## TASK DIRECTIONS
Your job is to return every line in the data holding the string "suggestions".

## STUDY MATERIAL

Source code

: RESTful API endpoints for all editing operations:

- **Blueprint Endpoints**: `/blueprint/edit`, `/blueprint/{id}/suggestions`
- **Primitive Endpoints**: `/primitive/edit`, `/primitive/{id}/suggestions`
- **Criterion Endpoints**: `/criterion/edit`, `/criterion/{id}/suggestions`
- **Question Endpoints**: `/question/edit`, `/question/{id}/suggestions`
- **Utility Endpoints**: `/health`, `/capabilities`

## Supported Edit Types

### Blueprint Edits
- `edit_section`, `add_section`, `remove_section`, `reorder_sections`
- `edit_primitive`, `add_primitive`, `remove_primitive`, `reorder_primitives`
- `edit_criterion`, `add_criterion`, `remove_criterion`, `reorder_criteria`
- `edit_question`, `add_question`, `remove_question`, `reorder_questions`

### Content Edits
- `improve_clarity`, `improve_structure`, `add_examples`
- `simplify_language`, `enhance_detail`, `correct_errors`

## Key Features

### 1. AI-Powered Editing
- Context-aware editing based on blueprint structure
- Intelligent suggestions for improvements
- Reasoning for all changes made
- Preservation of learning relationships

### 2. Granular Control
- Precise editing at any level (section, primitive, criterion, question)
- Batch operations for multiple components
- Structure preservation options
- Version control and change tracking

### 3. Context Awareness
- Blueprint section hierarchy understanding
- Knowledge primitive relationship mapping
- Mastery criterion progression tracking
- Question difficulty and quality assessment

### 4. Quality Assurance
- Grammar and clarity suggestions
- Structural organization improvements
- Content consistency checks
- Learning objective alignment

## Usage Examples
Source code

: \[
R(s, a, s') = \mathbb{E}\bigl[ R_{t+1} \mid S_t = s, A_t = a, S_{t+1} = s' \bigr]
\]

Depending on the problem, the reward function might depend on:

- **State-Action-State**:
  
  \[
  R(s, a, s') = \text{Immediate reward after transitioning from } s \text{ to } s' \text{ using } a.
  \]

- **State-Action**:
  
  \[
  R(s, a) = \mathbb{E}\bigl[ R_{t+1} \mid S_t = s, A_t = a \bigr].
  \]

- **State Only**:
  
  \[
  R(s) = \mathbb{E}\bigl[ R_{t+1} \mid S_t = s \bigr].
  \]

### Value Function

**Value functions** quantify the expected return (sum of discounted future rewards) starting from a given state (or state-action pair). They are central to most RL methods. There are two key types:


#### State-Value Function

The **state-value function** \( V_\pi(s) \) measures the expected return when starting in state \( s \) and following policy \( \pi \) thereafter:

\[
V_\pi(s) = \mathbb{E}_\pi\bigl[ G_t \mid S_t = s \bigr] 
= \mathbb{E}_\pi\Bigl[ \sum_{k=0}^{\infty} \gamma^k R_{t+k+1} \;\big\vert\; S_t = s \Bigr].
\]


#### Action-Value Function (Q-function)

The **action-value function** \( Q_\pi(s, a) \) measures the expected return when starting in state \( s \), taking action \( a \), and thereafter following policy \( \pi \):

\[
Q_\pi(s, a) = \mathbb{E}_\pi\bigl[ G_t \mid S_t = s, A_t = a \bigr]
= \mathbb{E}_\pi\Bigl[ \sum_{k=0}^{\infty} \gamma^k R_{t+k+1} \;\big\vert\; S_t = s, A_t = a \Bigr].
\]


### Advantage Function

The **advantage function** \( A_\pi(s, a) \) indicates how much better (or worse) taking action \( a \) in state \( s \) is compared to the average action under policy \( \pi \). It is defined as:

## YOUR SOLUTION
- **Blueprint Endpoints**: `/blueprint/edit`, `/blueprint/{id}/suggestions`
- **Primitive Endpoints**: `/primitive/edit`, `/primitive/{id}/suggestions`
- **Criterion Endpoints**: `/criterion/edit`, `/criterion/{id}/suggestions`
- **Question Endpoints**: `/question/edit`, `/question/{id}/suggestions`
- Intelligent suggestions for improvements
- Grammar and clarity suggestions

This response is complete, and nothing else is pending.